__Challenge A__
Reproduce the passage of the photography education proposal from "Bibliography" to "Communication, 5(1), 37-55.".
__Challenge B__
Condense the paragraph of the photography education proposal that begins "The goal of this research is" into a short bulleted list that keeps its main points.

__Extract to read__
↓↓↓

This doctoral research project has two primary aims. First, to depict what current practices of photography-based education look like in order to describe the various agents involved, the various pedagogical and technical activities in which they are engaged, and the stated aims and goals of such practices. Attention will be paid to the various traits that align or distinguish public education from community-based practice, and vice versa. Secondly, this research will assess the significance of photographic learning, both in local settings and more broadly across the Ontario education system. I will analyze what factors constitute critical photographic learning for teachers, students, community members, and at a local level, while also considering what such a visual pedagogy both offers and demands of a publicly funded system. Ethnographic interviews with key stakeholders from schools and communities from the Toronto area and photographic documentation of these learning spaces will contribute to this descriptive and analytical survey of the practices, agents, and technologies involved in photographic education. In addition, several action research projects will be initiated at these sites in order to develop of a theoretical framework which situates a critical visual pedagogy within discourses of institutional change and broader practices of social activism.

The goal of this research is to describe and articulate an alternative educational practice which emphasizes visual dimensions to learning in addition to traditional language- and text-based practices. The study will fill in a gap between media literacy education research focused on formal school settings and action research found in community-based practices. The notion of a “critical visual pedagogy” I will develop is clearly indebted to educators and scholars in the Freirian tradition, for whom becoming literate is an emancipatory process and “naming the world” (Freire 1970) is inextricably linked to the speech acts implied in the “photovoice” (Wang and Burris 1997) or “talking pictures” (Bunster 1978) methods I intend to employ. Yet this concept is also related to the tradition of critical theory, particularly as it has been applied to studies of power relations in institutional organizations (Smith 1993, Darville 1995), state-based systems (Lloyd and Thomas 1998, Sears 2004), and media networks (Enzensberger 1970).

Bibliography

Augaitis, D., Falk, L., Gilbert, S., & Moser, M. A. (Eds.). (1995). Questions of Community: Artists, Audiences, Coalitions. Banff: Banff Centre Press.

Barndt, D. (2006). Wild Fire: Art As Activism. Toronto: Sumach Press.

Barndt, D. (1991). To Change This House: Popular Education Under the Sandinistas. Toronto: Between the Lines.

Braden, S. (1983). Committing Photography. Pluto Press.

Brake, J. (1996). Changing Images: Photography, Education and Young People. Salford: Viewpoint Photography.

Bunster, X. (1978). Talking pictures: field method and visual mode. Studies in the Anthropology of Visual Communication, 5(1), 37-55.

↑↑↑

Stored data entries
↓↓↓

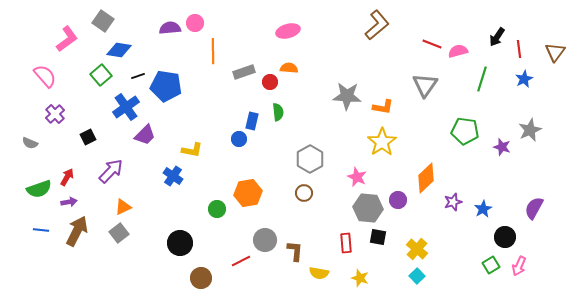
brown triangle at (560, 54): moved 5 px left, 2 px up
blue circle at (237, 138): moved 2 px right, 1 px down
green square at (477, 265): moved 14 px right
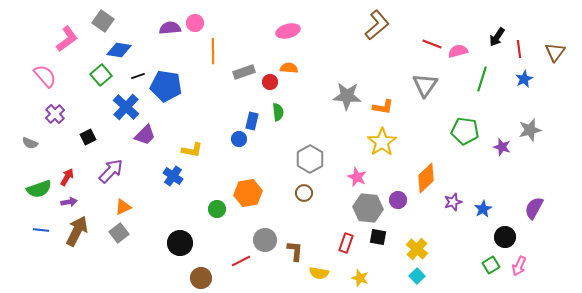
blue cross at (126, 107): rotated 12 degrees counterclockwise
gray star at (530, 130): rotated 10 degrees clockwise
red rectangle at (346, 243): rotated 24 degrees clockwise
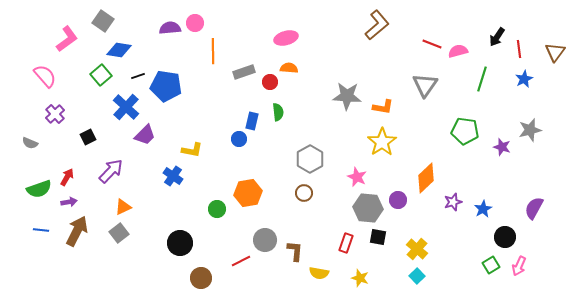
pink ellipse at (288, 31): moved 2 px left, 7 px down
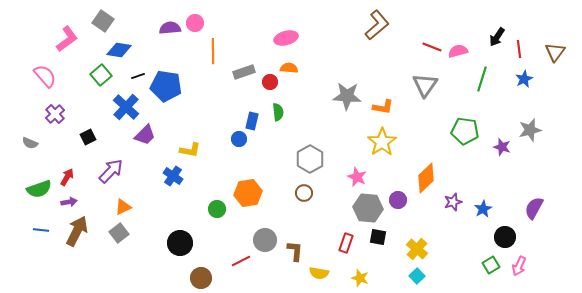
red line at (432, 44): moved 3 px down
yellow L-shape at (192, 150): moved 2 px left
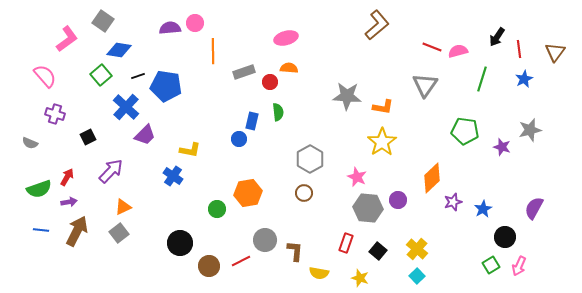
purple cross at (55, 114): rotated 30 degrees counterclockwise
orange diamond at (426, 178): moved 6 px right
black square at (378, 237): moved 14 px down; rotated 30 degrees clockwise
brown circle at (201, 278): moved 8 px right, 12 px up
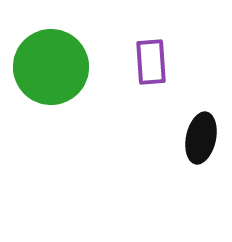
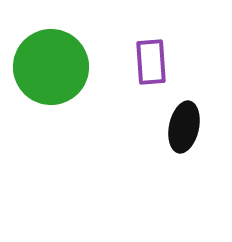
black ellipse: moved 17 px left, 11 px up
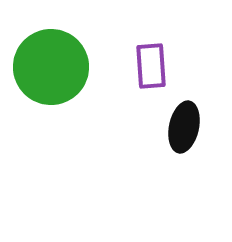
purple rectangle: moved 4 px down
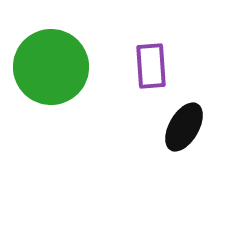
black ellipse: rotated 18 degrees clockwise
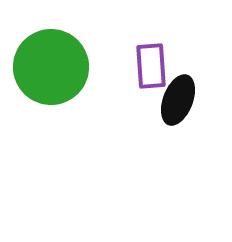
black ellipse: moved 6 px left, 27 px up; rotated 9 degrees counterclockwise
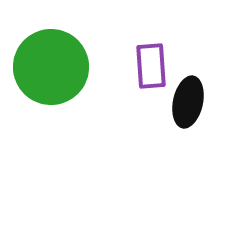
black ellipse: moved 10 px right, 2 px down; rotated 9 degrees counterclockwise
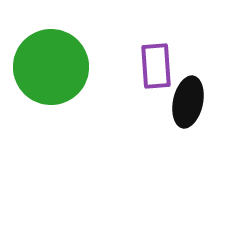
purple rectangle: moved 5 px right
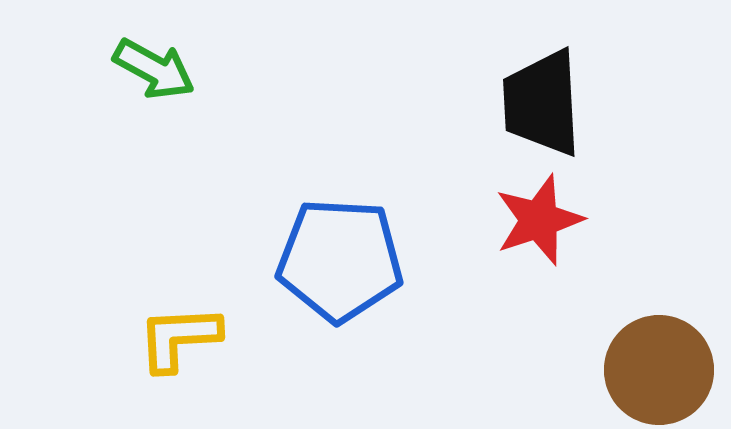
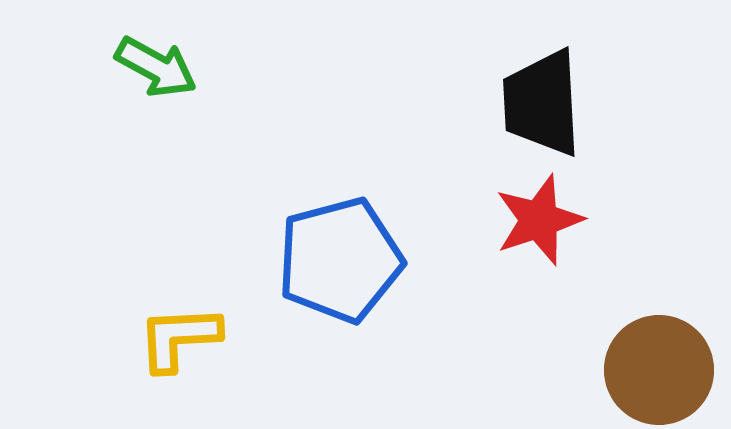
green arrow: moved 2 px right, 2 px up
blue pentagon: rotated 18 degrees counterclockwise
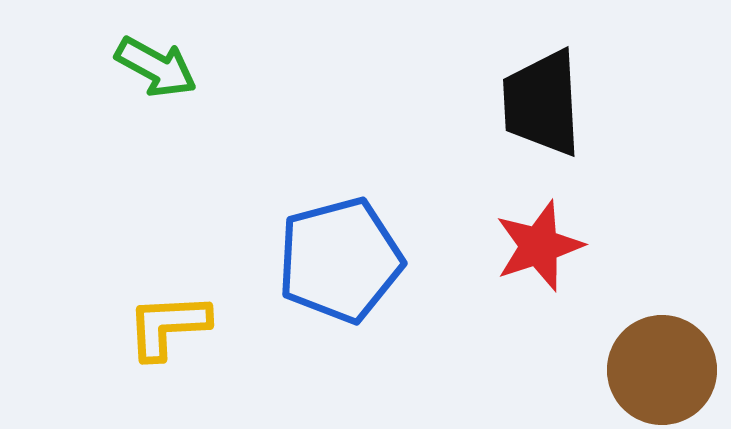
red star: moved 26 px down
yellow L-shape: moved 11 px left, 12 px up
brown circle: moved 3 px right
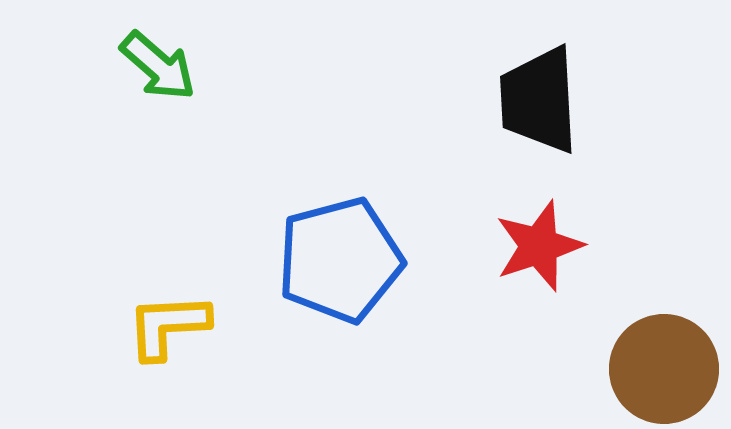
green arrow: moved 2 px right, 1 px up; rotated 12 degrees clockwise
black trapezoid: moved 3 px left, 3 px up
brown circle: moved 2 px right, 1 px up
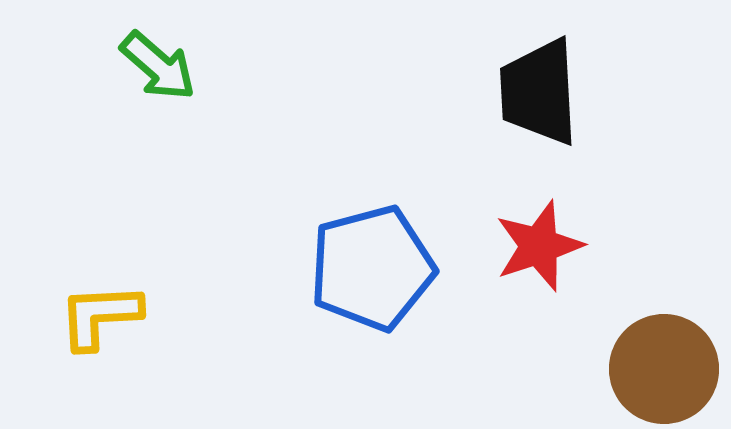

↑↑↑

__Final answer A__
Bibliography

Augaitis, D., Falk, L., Gilbert, S., & Moser, M. A. (Eds.). (1995). Questions of Community: Artists, Audiences, Coalitions. Banff: Banff Centre Press.

Barndt, D. (2006). Wild Fire: Art As Activism. Toronto: Sumach Press.

Barndt, D. (1991). To Change This House: Popular Education Under the Sandinistas. Toronto: Between the Lines.

Braden, S. (1983). Committing Photography. Pluto Press.

Brake, J. (1996). Changing Images: Photography, Education and Young People. Salford: Viewpoint Photography.

Bunster, X. (1978). Talking pictures: field method and visual mode. Studies in the Anthropology of Visual Communication, 5(1), 37-55.

__Final answer B__
- Goal: describe and articulate an alternative educational practice that emphasizes visual dimensions of learning alongside traditional language- and text-based practices.
- The study will fill a gap between media literacy education research on formal school settings and action research in community-based practices.
- The proposed "critical visual pedagogy" draws on the Freirian tradition, in which becoming literate is emancipatory and "naming the world" (Freire 1970) is linked to the speech acts of the planned "photovoice" (Wang and Burris 1997) and "talking pictures" (Bunster 1978) methods.
- It also relates to critical theory as applied to power relations in institutional organizations (Smith 1993, Darville 1995), state-based systems (Lloyd and Thomas 1998, Sears 2004), and media networks (Enzensberger 1970).